◆ **Assignment**: Reproduce the section of the listing that begins at the line containing "RESEARCH ARTICLE" and finishes at the line containing "access at Springerlink.com". Include both end lines and nothing beyond them.

= = = = =

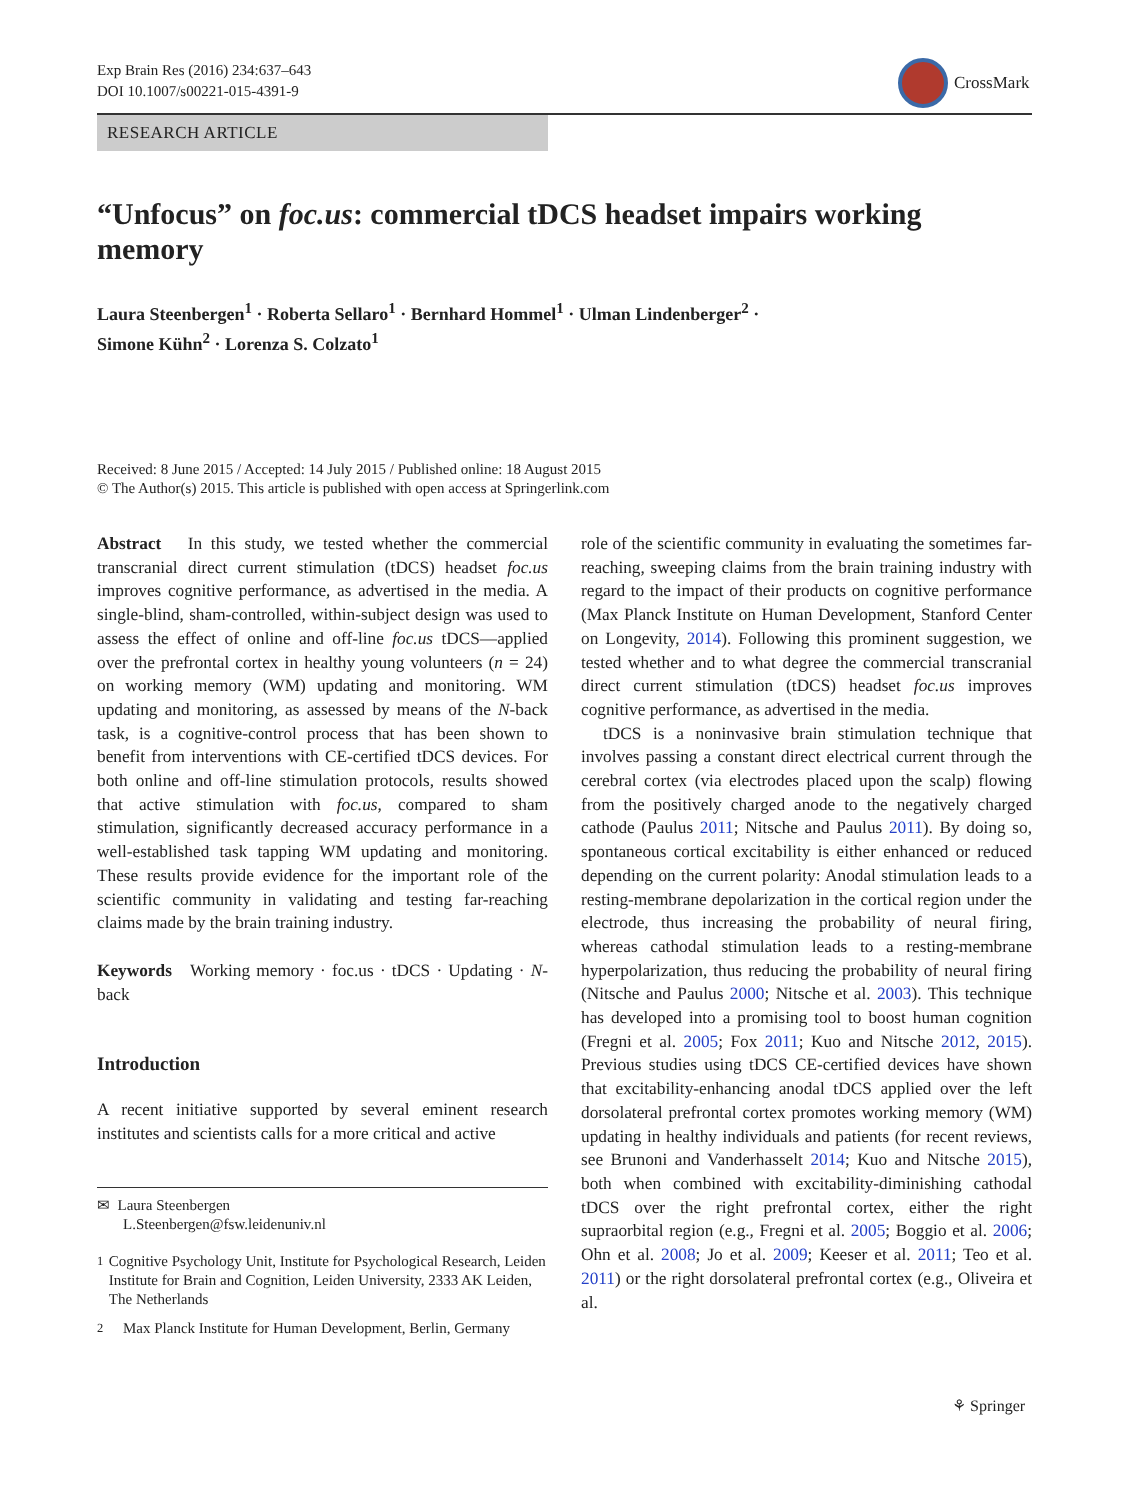Exp Brain Res (2016) 234:637–643
DOI 10.1007/s00221-015-4391-9
CrossMark
RESEARCH ARTICLE
“Unfocus” on foc.us: commercial tDCS headset impairs working memory
Laura Steenbergen<sup>1</sup> · Roberta Sellaro<sup>1</sup> · Bernhard Hommel<sup>1</sup> · Ulman Lindenberger<sup>2</sup> ·
Simone Kühn<sup>2</sup> · Lorenza S. Colzato<sup>1</sup>
Received: 8 June 2015 / Accepted: 14 July 2015 / Published online: 18 August 2015
© The Author(s) 2015. This article is published with open access at Springerlink.com
Abstract In this study, we tested whether the commercial transcranial direct current stimulation (tDCS) headset foc.us improves cognitive performance, as advertised in the media. A single-blind, sham-controlled, within-subject design was used to assess the effect of online and off-line foc.us tDCS—applied over the prefrontal cortex in healthy young volunteers (n = 24) on working memory (WM) updating and monitoring. WM updating and monitoring, as assessed by means of the N-back task, is a cognitive-control process that has been shown to benefit from interventions with CE-certified tDCS devices. For both online and off-line stimulation protocols, results showed that active stimulation with foc.us, compared to sham stimulation, significantly decreased accuracy performance in a well-established task tapping WM updating and monitoring. These results provide evidence for the important role of the scientific community in validating and testing far-reaching claims made by the brain training industry.
Keywords Working memory · foc.us · tDCS · Updating · N-back
Introduction
A recent initiative supported by several eminent research institutes and scientists calls for a more critical and active
✉ Laura Steenbergen
L.Steenbergen@fsw.leidenuniv.nl
<sup>1</sup> Cognitive Psychology Unit, Institute for Psychological Research, Leiden Institute for Brain and Cognition, Leiden University, 2333 AK Leiden, The Netherlands
<sup>2</sup> Max Planck Institute for Human Development, Berlin, Germany
role of the scientific community in evaluating the sometimes far-reaching, sweeping claims from the brain training industry with regard to the impact of their products on cognitive performance (Max Planck Institute on Human Development, Stanford Center on Longevity, 2014). Following this prominent suggestion, we tested whether and to what degree the commercial transcranial direct current stimulation (tDCS) headset foc.us improves cognitive performance, as advertised in the media.
tDCS is a noninvasive brain stimulation technique that involves passing a constant direct electrical current through the cerebral cortex (via electrodes placed upon the scalp) flowing from the positively charged anode to the negatively charged cathode (Paulus 2011; Nitsche and Paulus 2011). By doing so, spontaneous cortical excitability is either enhanced or reduced depending on the current polarity: Anodal stimulation leads to a resting-membrane depolarization in the cortical region under the electrode, thus increasing the probability of neural firing, whereas cathodal stimulation leads to a resting-membrane hyperpolarization, thus reducing the probability of neural firing (Nitsche and Paulus 2000; Nitsche et al. 2003). This technique has developed into a promising tool to boost human cognition (Fregni et al. 2005; Fox 2011; Kuo and Nitsche 2012, 2015). Previous studies using tDCS CE-certified devices have shown that excitability-enhancing anodal tDCS applied over the left dorsolateral prefrontal cortex promotes working memory (WM) updating in healthy individuals and patients (for recent reviews, see Brunoni and Vanderhasselt 2014; Kuo and Nitsche 2015), both when combined with excitability-diminishing cathodal tDCS over the right prefrontal cortex, either the right supraorbital region (e.g., Fregni et al. 2005; Boggio et al. 2006; Ohn et al. 2008; Jo et al. 2009; Keeser et al. 2011; Teo et al. 2011) or the right dorsolateral prefrontal cortex (e.g., Oliveira et al.
⚘ Springer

= = = = =

◆ **Reply to the task**:
RESEARCH ARTICLE
“Unfocus” on foc.us: commercial tDCS headset impairs working memory
Laura Steenbergen<sup>1</sup> · Roberta Sellaro<sup>1</sup> · Bernhard Hommel<sup>1</sup> · Ulman Lindenberger<sup>2</sup> ·
Simone Kühn<sup>2</sup> · Lorenza S. Colzato<sup>1</sup>
Received: 8 June 2015 / Accepted: 14 July 2015 / Published online: 18 August 2015
© The Author(s) 2015. This article is published with open access at Springerlink.com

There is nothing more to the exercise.